Instructions for the task:
Restate the data below word for word. Skip any images it contains.

[Screenshot and code edit data]

-- Opening Marker --

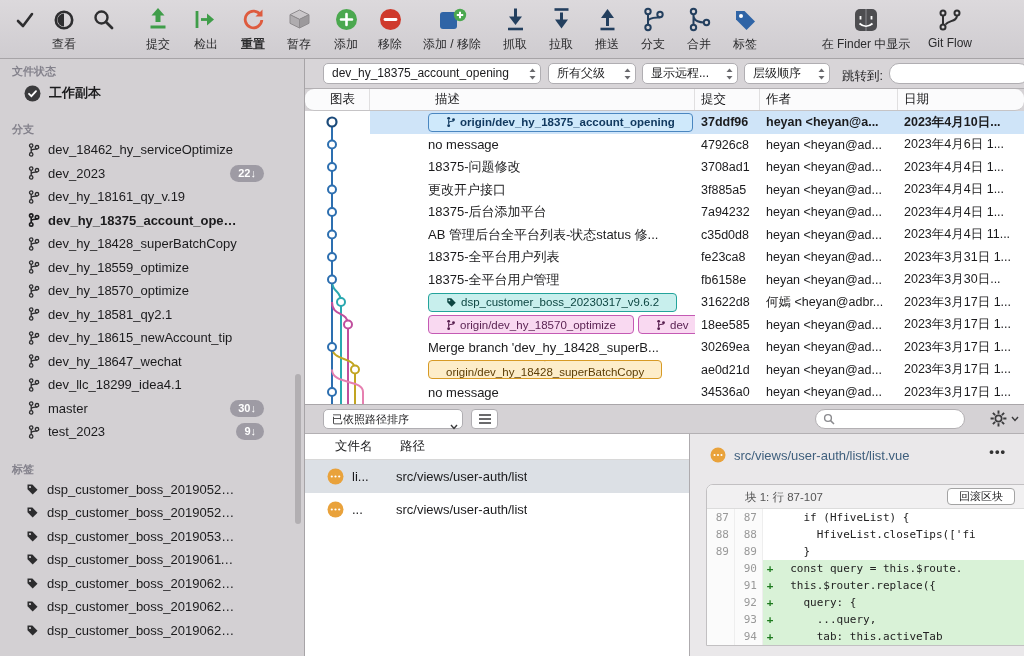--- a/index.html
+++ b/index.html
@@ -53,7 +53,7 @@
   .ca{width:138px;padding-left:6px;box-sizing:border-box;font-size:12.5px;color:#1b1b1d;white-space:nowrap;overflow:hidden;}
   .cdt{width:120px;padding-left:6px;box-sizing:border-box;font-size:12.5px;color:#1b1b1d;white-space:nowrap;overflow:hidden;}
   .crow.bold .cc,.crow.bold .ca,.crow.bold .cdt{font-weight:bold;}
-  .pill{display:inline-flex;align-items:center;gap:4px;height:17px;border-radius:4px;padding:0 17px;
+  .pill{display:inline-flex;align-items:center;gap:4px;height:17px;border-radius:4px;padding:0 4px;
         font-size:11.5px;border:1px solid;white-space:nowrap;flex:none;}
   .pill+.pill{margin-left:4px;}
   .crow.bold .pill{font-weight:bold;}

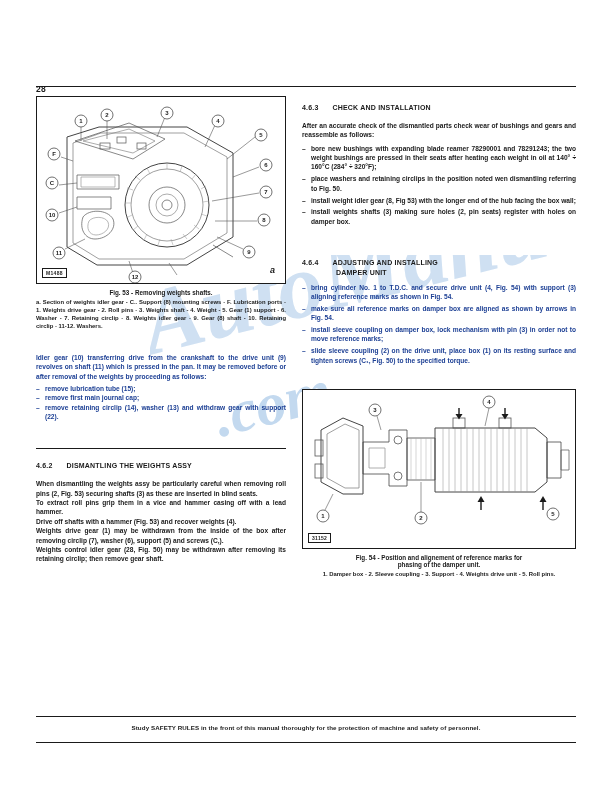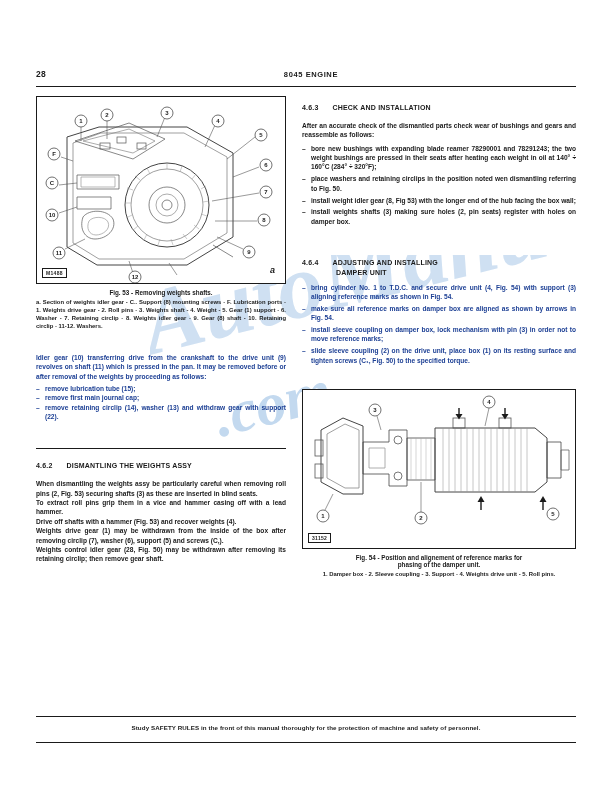--- a/index.html
+++ b/index.html
@@ -16,7 +16,7 @@
   }
   
   .header {
-    position:absolute; left:36px; top:69px; width:540px;
+    position:absolute; left:36px; top:84px; width:540px;
     display:flex; align-items:center;
   }
   .page-num {

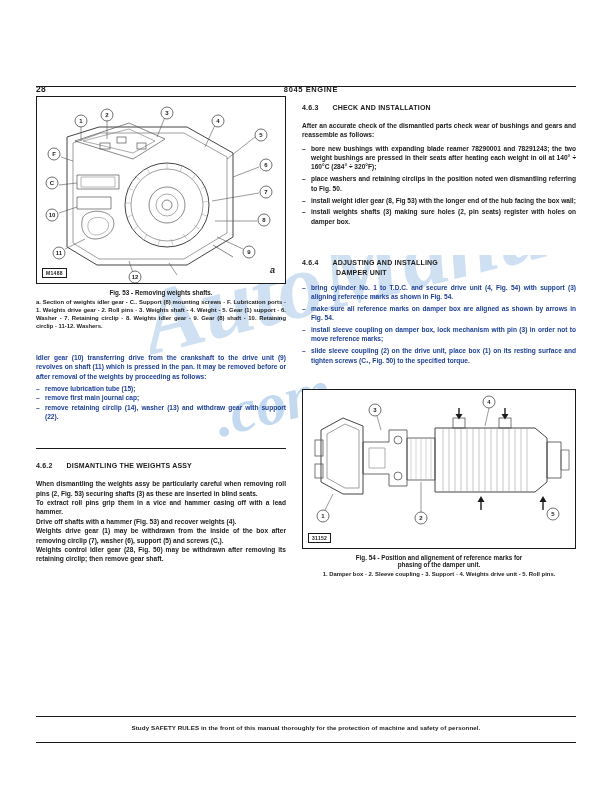--- a/index.html
+++ b/index.html
@@ -149,7 +149,6 @@
 
   <div class="header">
     <div class="page-num">28</div>
-    <div class="header-title">8045 ENGINE</div>
   </div>
   <div class="header-rule"></div>
 

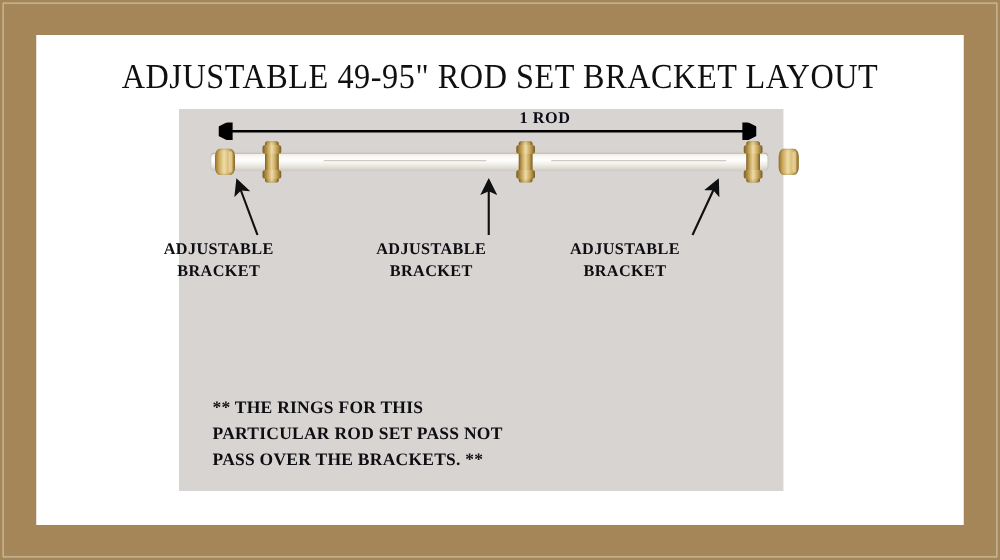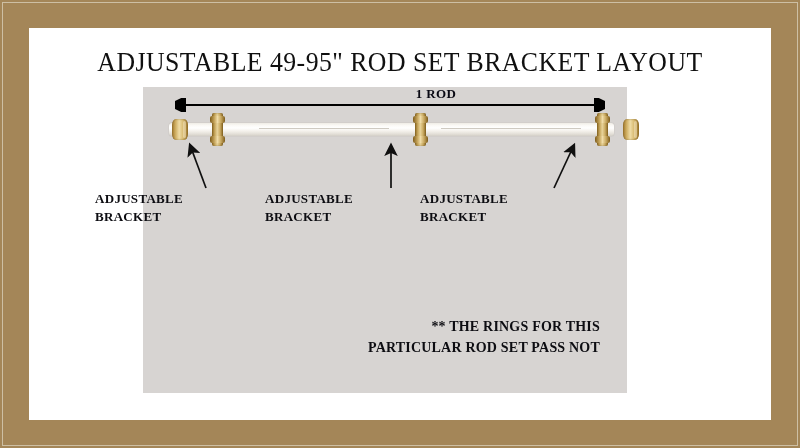--- a/index.html
+++ b/index.html
@@ -189,6 +189,7 @@
     position: absolute;
     top: 162px;
     width: 160px;
+    text-align: center;
     font-size: 13px;
     font-weight: bold;
     line-height: 1.42;

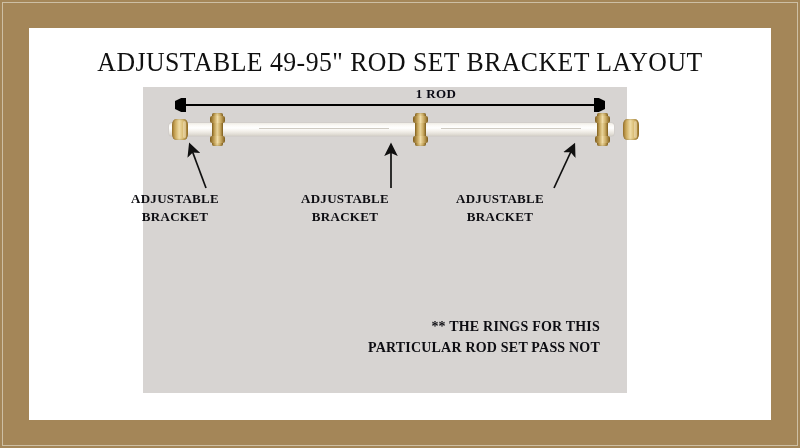--- a/index.html
+++ b/index.html
@@ -203,7 +203,7 @@
     left: 141px;
     top: 288px;
     width: 430px;
-    text-align: right;
+    text-align: left;
     font-size: 14px;
     font-weight: bold;
     line-height: 1.5;

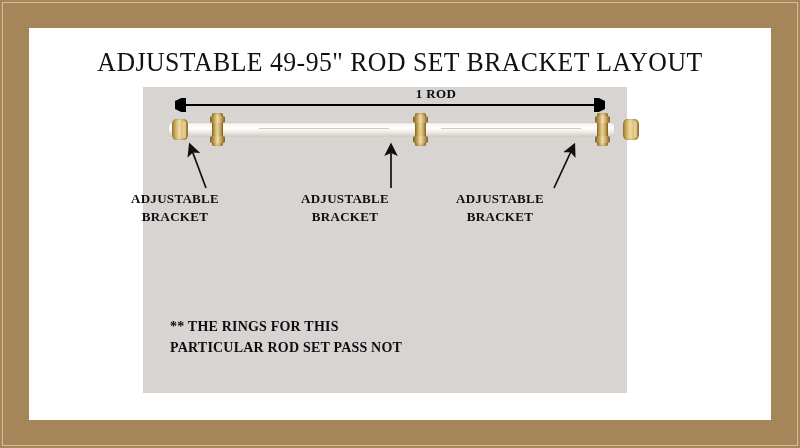--- a/index.html
+++ b/index.html
@@ -283,6 +283,7 @@
     <div id="footnote">
       <div>** THE RINGS FOR THIS</div>
       <div>PARTICULAR ROD SET PASS NOT</div>
+      <div>PASS OVER THE BRACKETS. **</div>
     </div>
 
   </div>

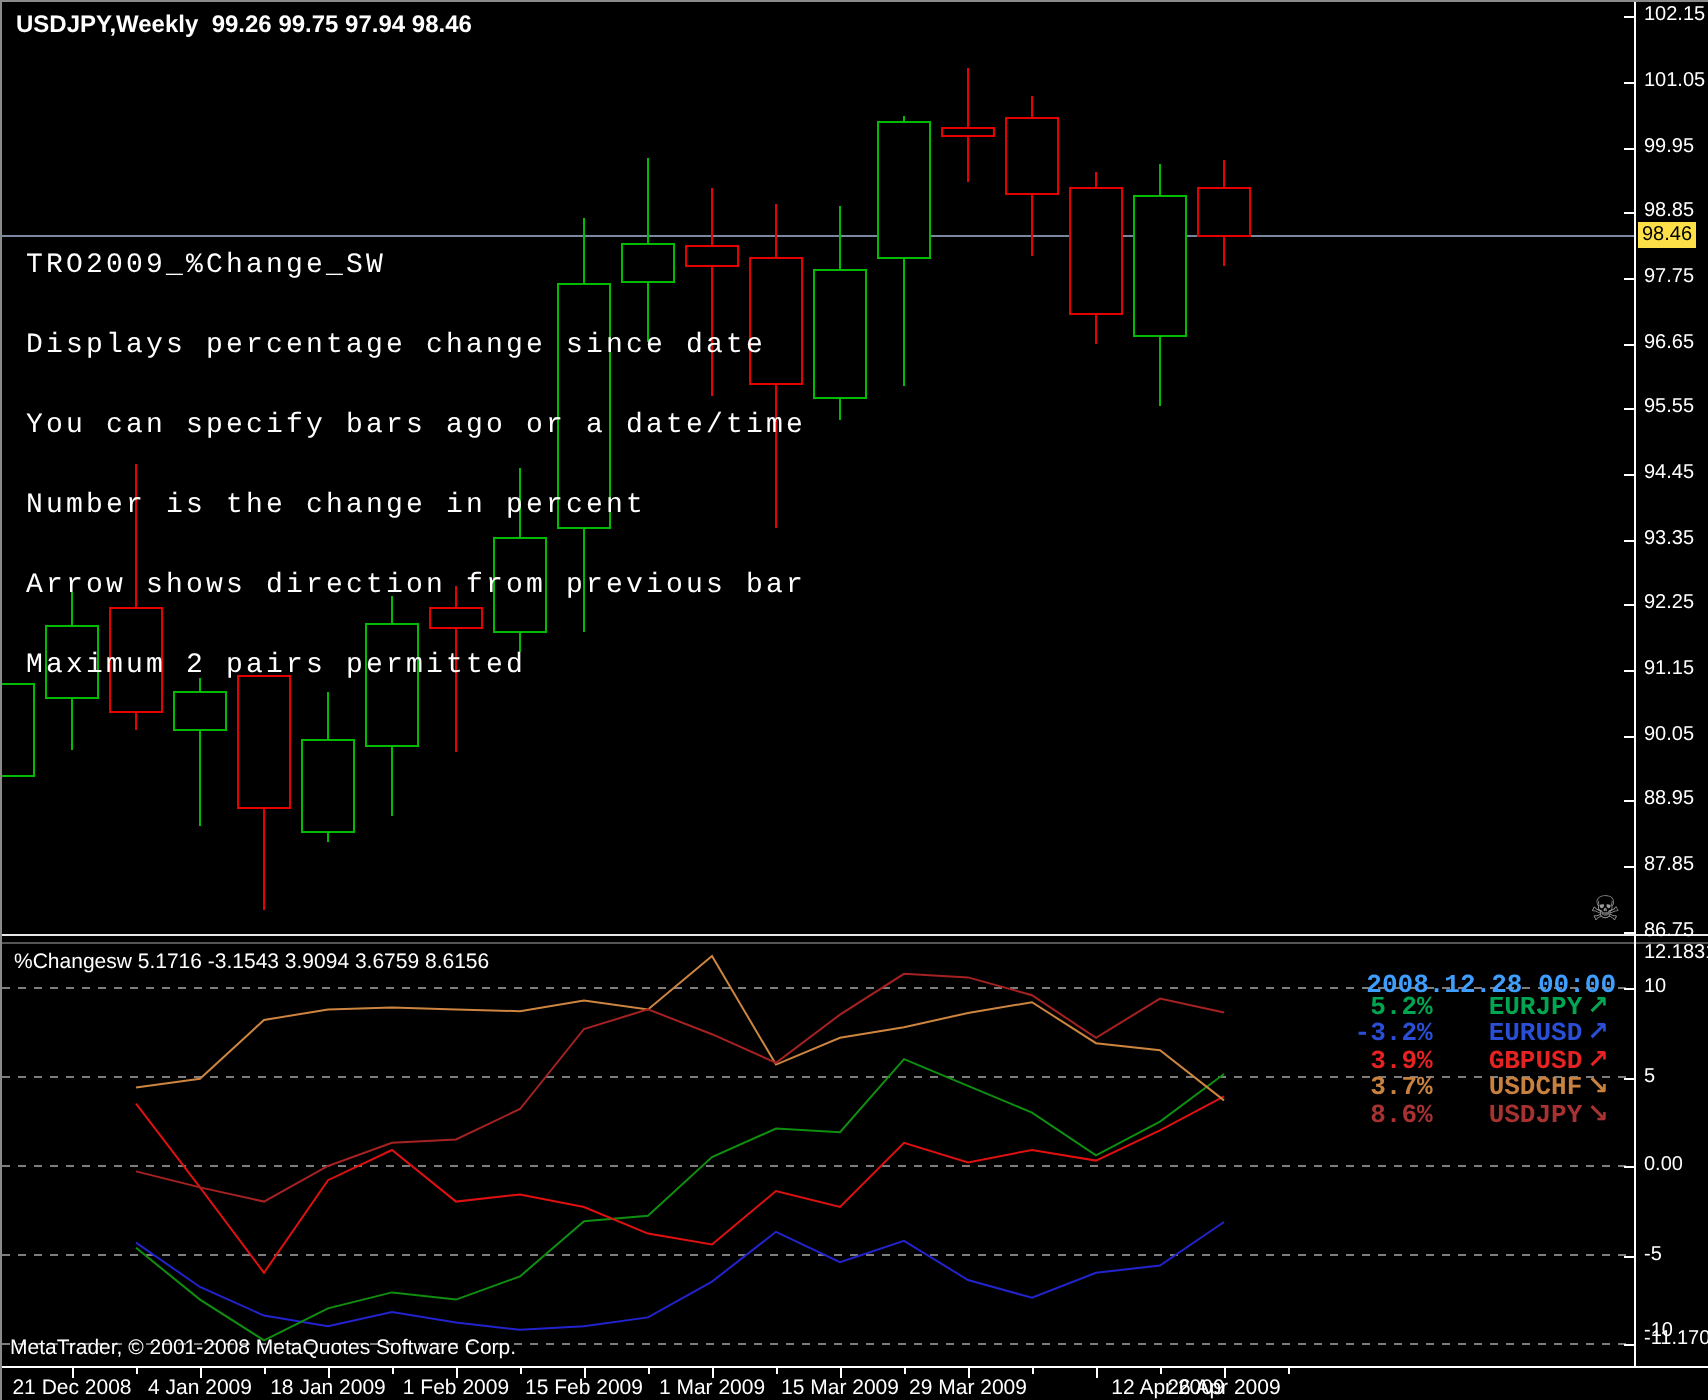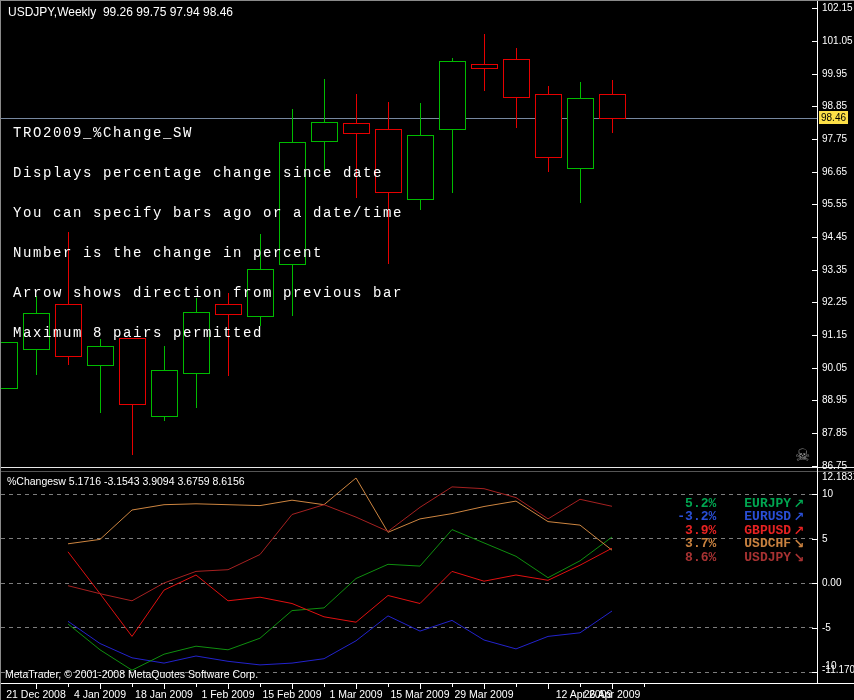--- a/index.html
+++ b/index.html
@@ -12,7 +12,7 @@
   #main-svg{top:0;}
   #ind-svg{top:472px;}
   .chart-title{
-    position:absolute;left:7px;top:4px;font-size:12px;font-weight:400;color:#fff;white-space:pre;
+    position:absolute;left:7px;top:4px;font-size:12px;font-weight:700;color:#fff;white-space:pre;
   }
   .annotation-line{
     position:absolute;left:12px;font-family:"Liberation Mono",monospace;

-- Closing Marker --

Task answer:
--- a/index.html
+++ b/index.html
@@ -53,7 +53,7 @@
   .ca{width:138px;padding-left:6px;box-sizing:border-box;font-size:12.5px;color:#1b1b1d;white-space:nowrap;overflow:hidden;}
   .cdt{width:120px;padding-left:6px;box-sizing:border-box;font-size:12.5px;color:#1b1b1d;white-space:nowrap;overflow:hidden;}
   .crow.bold .cc,.crow.bold .ca,.crow.bold .cdt{font-weight:bold;}
-  .pill{display:inline-flex;align-items:center;gap:4px;height:17px;border-radius:4px;padding:0 17px;
+  .pill{display:inline-flex;align-items:center;gap:4px;height:17px;border-radius:4px;padding:0 4px;
         font-size:11.5px;border:1px solid;white-space:nowrap;flex:none;}
   .pill+.pill{margin-left:4px;}
   .crow.bold .pill{font-weight:bold;}

--- a/index.html
+++ b/index.html
@@ -16,7 +16,7 @@
   }
   
   .header {
-    position:absolute; left:36px; top:69px; width:540px;
+    position:absolute; left:36px; top:84px; width:540px;
     display:flex; align-items:center;
   }
   .page-num {

--- a/index.html
+++ b/index.html
@@ -149,7 +149,6 @@
 
   <div class="header">
     <div class="page-num">28</div>
-    <div class="header-title">8045 ENGINE</div>
   </div>
   <div class="header-rule"></div>
 

--- a/index.html
+++ b/index.html
@@ -189,6 +189,7 @@
     position: absolute;
     top: 162px;
     width: 160px;
+    text-align: center;
     font-size: 13px;
     font-weight: bold;
     line-height: 1.42;

--- a/index.html
+++ b/index.html
@@ -203,7 +203,7 @@
     left: 141px;
     top: 288px;
     width: 430px;
-    text-align: right;
+    text-align: left;
     font-size: 14px;
     font-weight: bold;
     line-height: 1.5;

--- a/index.html
+++ b/index.html
@@ -283,6 +283,7 @@
     <div id="footnote">
       <div>** THE RINGS FOR THIS</div>
       <div>PARTICULAR ROD SET PASS NOT</div>
+      <div>PASS OVER THE BRACKETS. **</div>
     </div>
 
   </div>

--- a/index.html
+++ b/index.html
@@ -12,7 +12,7 @@
   #main-svg{top:0;}
   #ind-svg{top:472px;}
   .chart-title{
-    position:absolute;left:7px;top:4px;font-size:12px;font-weight:400;color:#fff;white-space:pre;
+    position:absolute;left:7px;top:4px;font-size:12px;font-weight:700;color:#fff;white-space:pre;
   }
   .annotation-line{
     position:absolute;left:12px;font-family:"Liberation Mono",monospace;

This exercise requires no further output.